● GOAL 1
Decide whether each statement agrees with the text about party primaries: (a) Edwards proposes ending the closed party primary across the whole country; (b) Louisiana used closed primaries for several decades; (c) Edwards's book is published by Yale University Press. For each, answer yes or no and quote the words of the text that settle it.
● GOAL 2
In the text about party primaries, rewrite the part starting at "Louisiana flirted with" and ending at "the mid 1990s.", swapping "compromise" for "cooperate".
● GOAL 3
Write the next part of the text about party primaries, picking up after its final sentence.

● TEXT TO READ

Mourdock, who shanghaied his U.S. Senate candidacy with stupid and widely publicized comments about babies born out of rape representing the will of God, was a product of the closed party primary, which, according to Edwards, produces the most ideologically extreme candidates. Think Christine O’Donnell in Delaware and Sharron Angle in Nevada — crackpots who beat mainline opponents thanks to closed party primaries that draw, in the case of GOP primaries, the most conservative voters.
Louisiana flirted with closed primaries for a few years, the result of which produced Jeff Landry. Ending the closed party primary nationwide is one of several fixes to American politics Edwards proposes in his new book, The Parties Vs. the People: How to Turn Republicans and Democrats into Americans (Yale University Press).
“People have learned to use the party primary system in order to make sure that they nominate and put on the ballot only those people who are the most pure and the least willing to compromise,” he says.
Look no further than the 2010 midterm elections that swept into office Landry and other Tea Party-minded politicians, many with no prior political experience and few with any inclination to compromise. The result was the most radically conservative House of Representatives certainly since the Gingrich years of the mid 1990s.
“In Washington everything revolves around party versus party,” Edwards adds. “People out there in the country aren’t thinking about party versus party; they’re thinking about getting things done.”

(Image box annotation records)
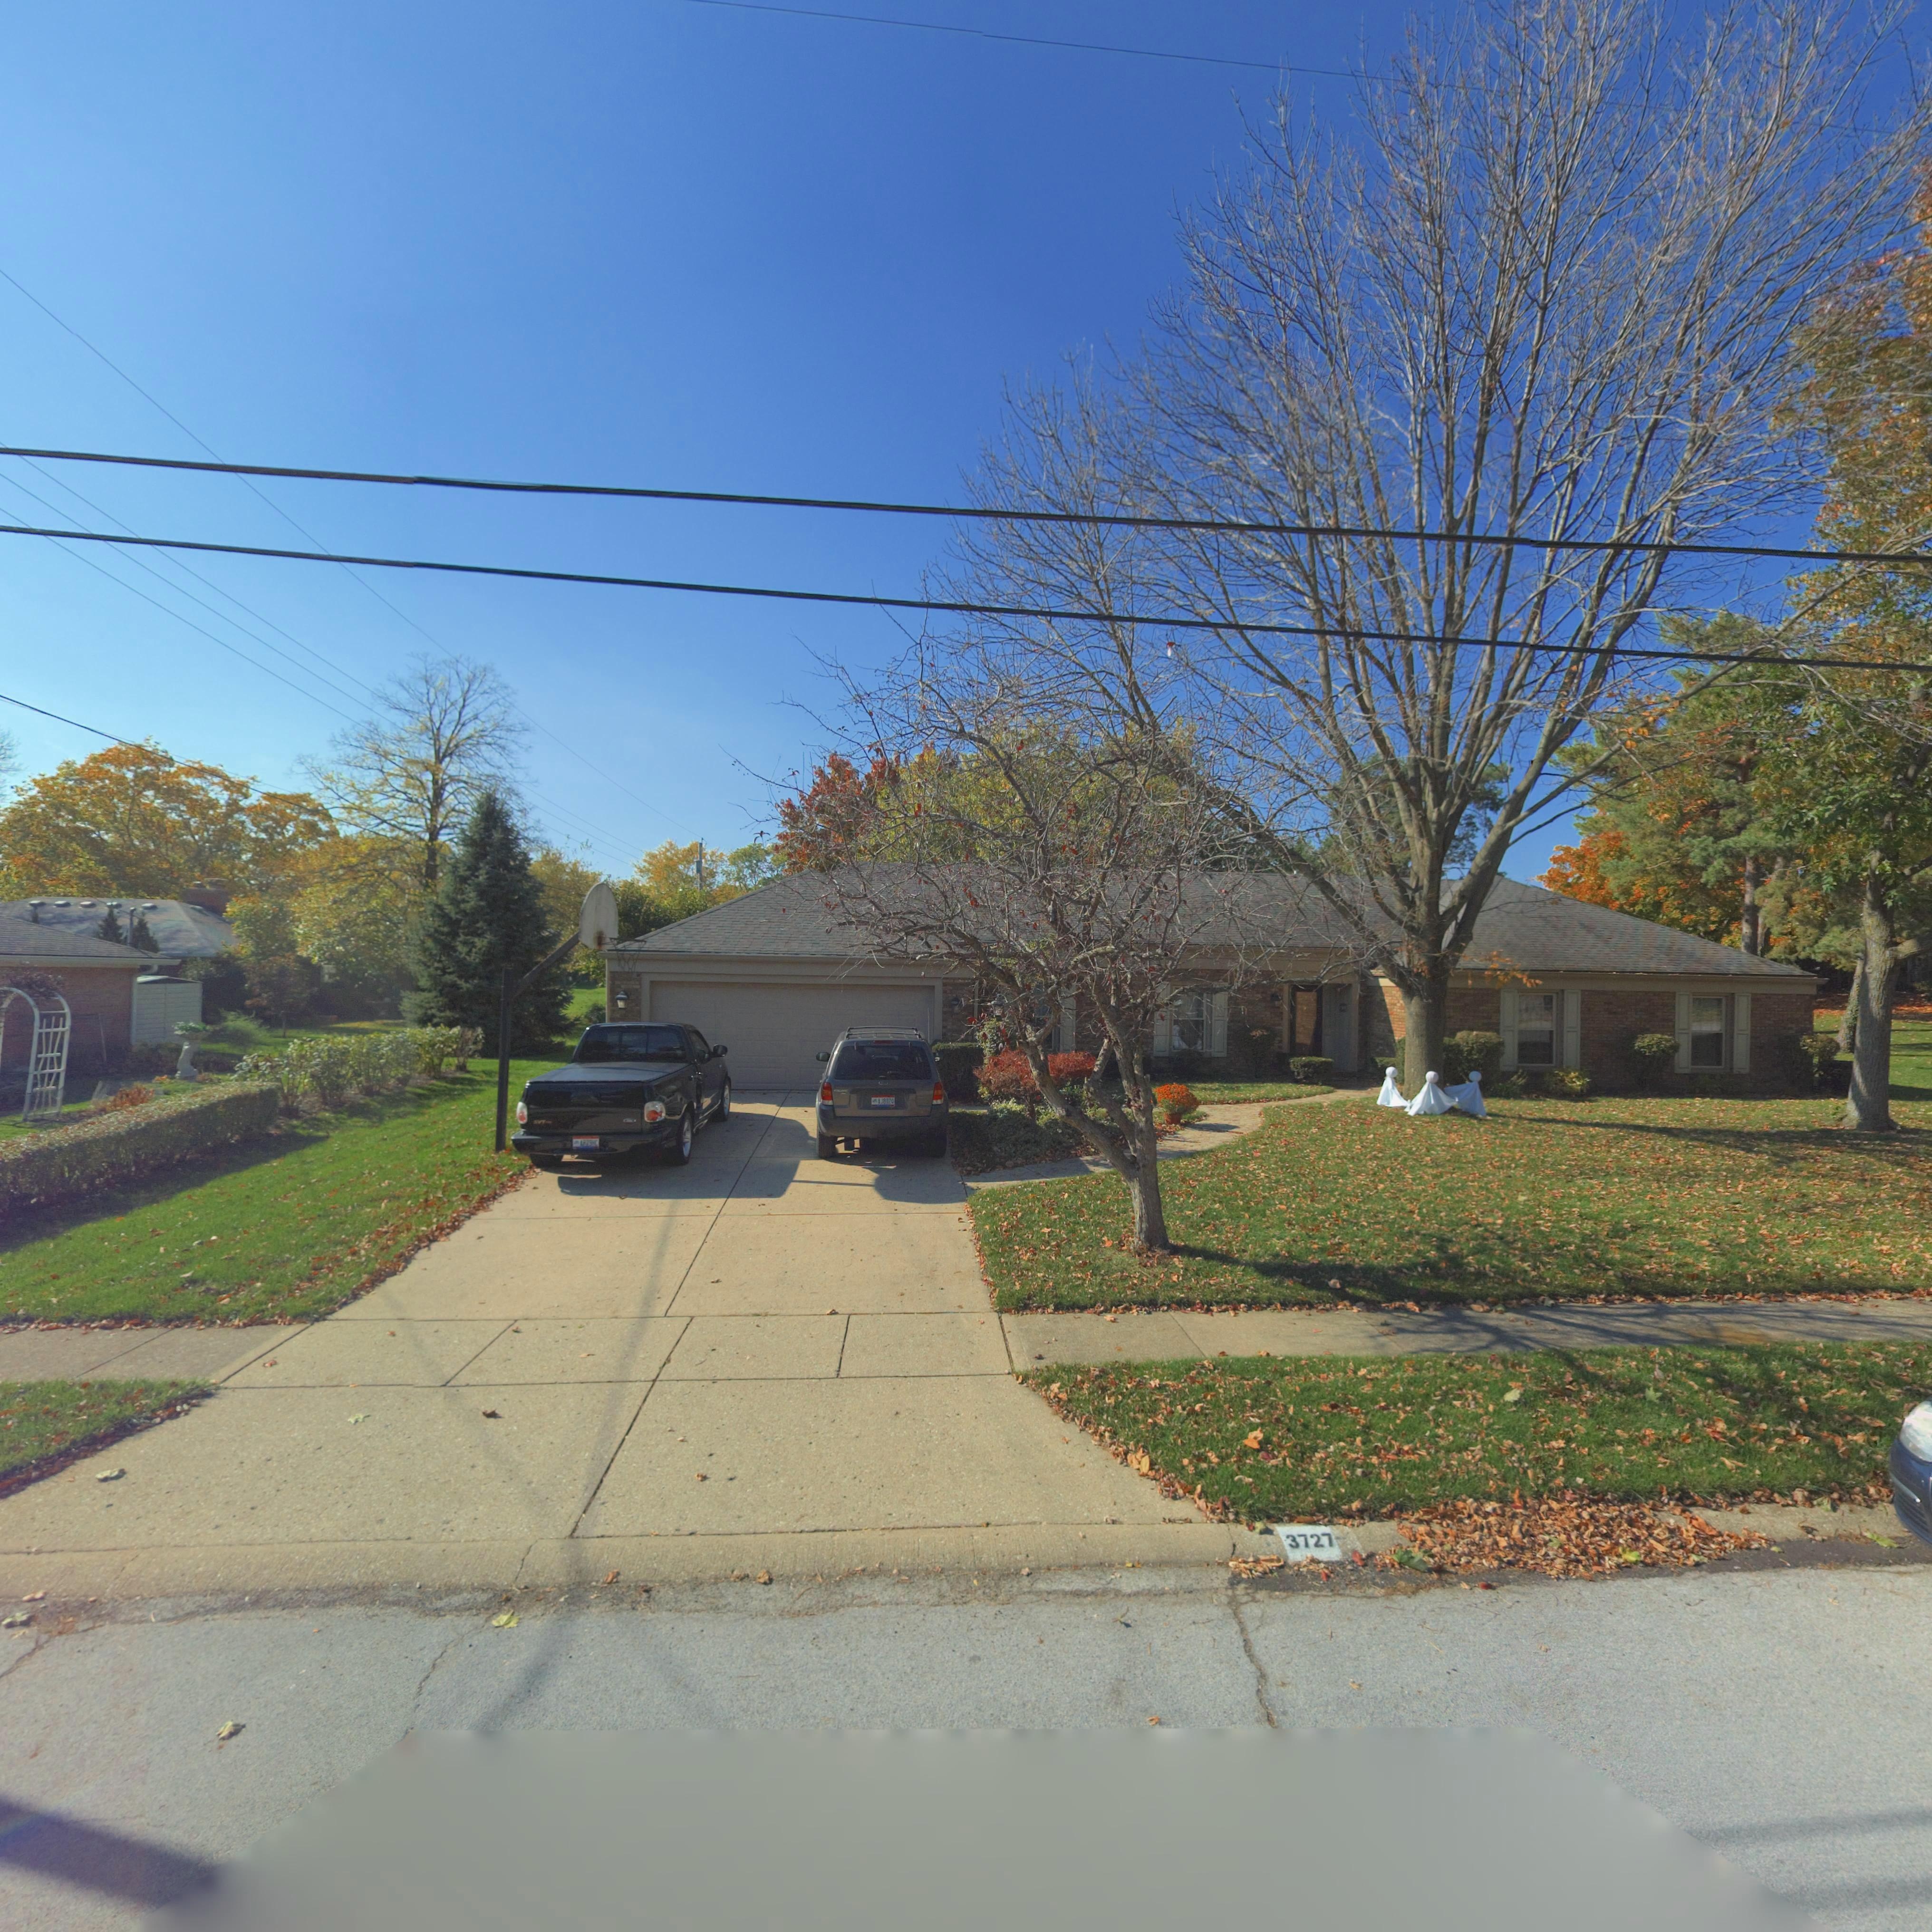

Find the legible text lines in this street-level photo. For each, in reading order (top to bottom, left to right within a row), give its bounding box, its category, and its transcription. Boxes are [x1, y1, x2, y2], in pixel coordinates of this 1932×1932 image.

[877, 1097, 894, 1104] None: AJ8020
[533, 1119, 546, 1124] None: SVT
[580, 1139, 598, 1147] None: AP79HC
[1284, 1532, 1335, 1549] None: 3727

● RESPONSE 1
(a) Yes: "Ending the closed party primary nationwide is one of several fixes to American politics Edwards proposes in his new book"
(b) No: "Louisiana flirted with closed primaries for a few years"
(c) Yes: "(Yale University Press)"

● RESPONSE 2
Louisiana flirted with closed primaries for a few years, the result of which produced Jeff Landry. Ending the closed party primary nationwide is one of several fixes to American politics Edwards proposes in his new book, The Parties Vs. the People: How to Turn Republicans and Democrats into Americans (Yale University Press).
“People have learned to use the party primary system in order to make sure that they nominate and put on the ballot only those people who are the most pure and the least willing to cooperate,” he says.
Look no further than the 2010 midterm elections that swept into office Landry and other Tea Party-minded politicians, many with no prior political experience and few with any inclination to cooperate. The result was the most radically conservative House of Representatives certainly since the Gingrich years of the mid 1990s.

● RESPONSE 3
Edwards has been preaching the gospel of compromise for years in newspaper editorials and books. Among his other proposed fixes for the current state of disunion in Washington are placing congressional redistricting in the hands of nonpartisan panels rather than allowing the party that controls a state’s legislature to draw lines that favor the party; hire a nonpartisan speaker of the House; and preventing party leaders from choosing who sits on committees. Common sense fixes, in other words — fixes that status quo Washington is unlikely to embrace.
“I understand that we are a republic and not a pure democracy — we have limited government with decentralized powers,” says Edwards, a Republican who represented Oklahoma’s 5th Congressional District from 1977 to 1993. “But we are a democracy in the sense that we get to choose the people who are going to make those decisions in the government.
“All of my proposals are designed to make sure that within that piece of it, as long as it’s within the Constitution, that who the people want is who is going to be governing — not little tiny subsets of the population, but the whole population.”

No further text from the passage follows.